Developing Research Topics; 

Background Research

Free

Pro: $20/month

Uses: Ask Perplexity a research question and it will answer your question using web-based sources. 

Considerations: Students should evaluate how accurate these responses are, and look closely at the sources returned to make sure these are the best version to answer. Ethical concerns with copyright and how Perplexity is gaining access to sources.

Research Rabbit

Visualizing scholarly conversation; 

Finding scholarly articles

Free

Uses: Start with a seed article and then visualize linkages between scholarly citations and authors. You can look at a timeline of articles published about a topic, or find related authors or citations. 

Considerations: Are these citation mappings comprehensive? It's unclear. Research Rabbit hasn't published much about their methodology.

Paper Pilot

Visualizing scholarly conversation; 

Finding scholarly articles

Free: 5 graphs/month

Pro: starting at $85/month

Uses: Ask a question and get a research-backed answer using scholarly sources. List of references on the side.

Considerations:  Not comprehensive, papers may be out of date. Students will have to evaluate sources generated (and the answer) to see if there are errors or gaps. 

Elicit

Developing a Literature Review; 

Extracting data for Systematic Reviews

Free

Pro: $12/month

Uses: Ask a question and get a research-backed answer linking to top papers. There will also be a grid pulling information from papers such as brief summary, sample size and location, study type, and much more. It is responsive and customizable.
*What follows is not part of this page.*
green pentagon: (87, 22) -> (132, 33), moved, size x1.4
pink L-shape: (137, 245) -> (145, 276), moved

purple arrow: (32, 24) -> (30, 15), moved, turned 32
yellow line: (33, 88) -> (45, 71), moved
Considerations: As always, students and faculty must evaluate the accuracy of information pulled from sources. Elicit is a powerful tool built to look at scholarly literature, but can "hallucinate" data or other information pulled from sources. 

NotebookLM

Read and Understand Scholarly Articles

Free

Uses: Upload PDFs of your research and have NotebookLM summarize or create a podcast. Ask questions and get answers based on the papers you uploaded. Concerns about hallucinations are much smaller because you're feeding it the papers.

Considerations: Like all AI tools, it can be vague and not particularly in-depth in how it summarizes the work. Must still read the scholarly material to evaluate inaccuracies.

Scholarcy Read and Understand Scholarly Articles

Free: 3 summaries/day

Pro: $10/month

Uses: Load a paper into Scholarcy to extract a summary or highlight important parts of the paper to assist with interpreting scientific literature. Create flash cards that outline how the paper relates to other papers in the field. 

Considerations: As always must evaluate the accuracy of summaries and analysis.

Julius Data analysis and data visualization

Free: 15 messages per month

Pro version with account upgrade

Uses: Use natural language queries to interact with data. Load data using spreadsheets or datasets and create graphs, forecasting models, and more. 

Considerations: May generate misleading or incorrect visualizations. May prioritize clarity over depth. AI models can inherit bias from training data or user inputs.

For more comprehensive listing of AI Research Tools, see Aaron Tay's Musings about Librarianship and Best AI Tools to Write A Literature Review.

Ethics and AI

1. AI isn't an author

AI is a machine that makes mistakes. It may be an okay background source (similar to how we talk about Wikipedia), but if you're relying on it for research, you should follow the citations and actually read the sources it references. 

2. AI amplifies cultural biases

Chatbots are trained on publicly-available data, but that data comes from a predominantly white, male, English-speaking, American perspective. And, since AI doesn't have a mind of it's own to filter out biases, it will often simply amplify the biases found in the source material.

3. AI has a large environmental footprint

AI uses a huge amount of power and water. By some estimates, "a request made through ChatGPT...consumes 10 times the electricity of a Google Search" and globally in 2024, consumes 6x the water of Denmark (UN Environment Program).

4. AI makes it easy to plagiarize

Chat-based tools can quickly and easily summarize content, making it tempting to copy-paste text. Students may have trouble differentiating between appropriate uses of AI to help with scholarship, and uses that cross the line into plagiarism.